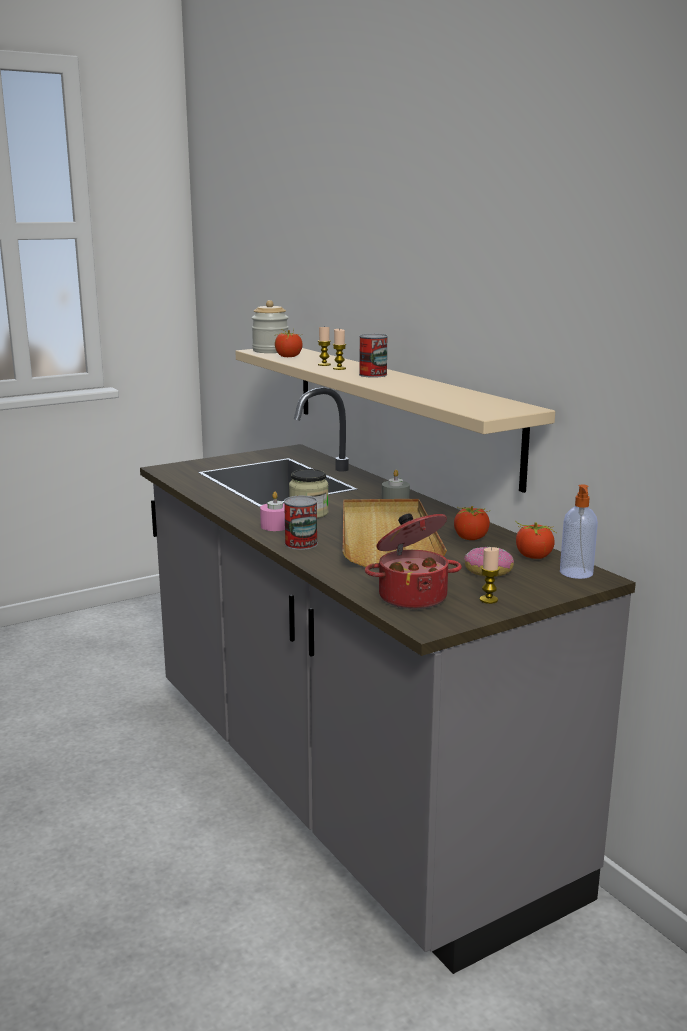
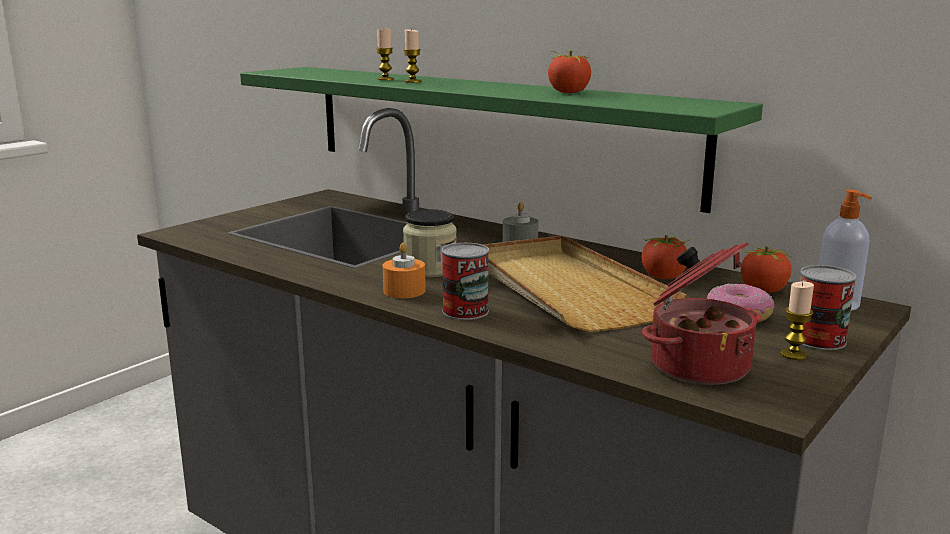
camera: 20 degrees left, 0 degrees up
beige shelf [235,348,555,493] -> green shelf [240,67,763,213]
jar [252,300,289,353] -> none
pink candle [260,492,285,531] -> orange candle [383,242,426,298]
tomato [275,329,303,357] -> tomato moved to [548,49,591,93]
can [359,334,388,378] -> can moved to [800,265,857,350]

========================================================================

• **Exercise**:
Pictures stay out; the records above are otherwise reproduced exactly.

• **Task answer**:
camera: 20 degrees left, 0 degrees up
beige shelf [235,348,555,493] -> green shelf [240,67,763,213]
jar [252,300,289,353] -> none
pink candle [260,492,285,531] -> orange candle [383,242,426,298]
tomato [275,329,303,357] -> tomato moved to [548,49,591,93]
can [359,334,388,378] -> can moved to [800,265,857,350]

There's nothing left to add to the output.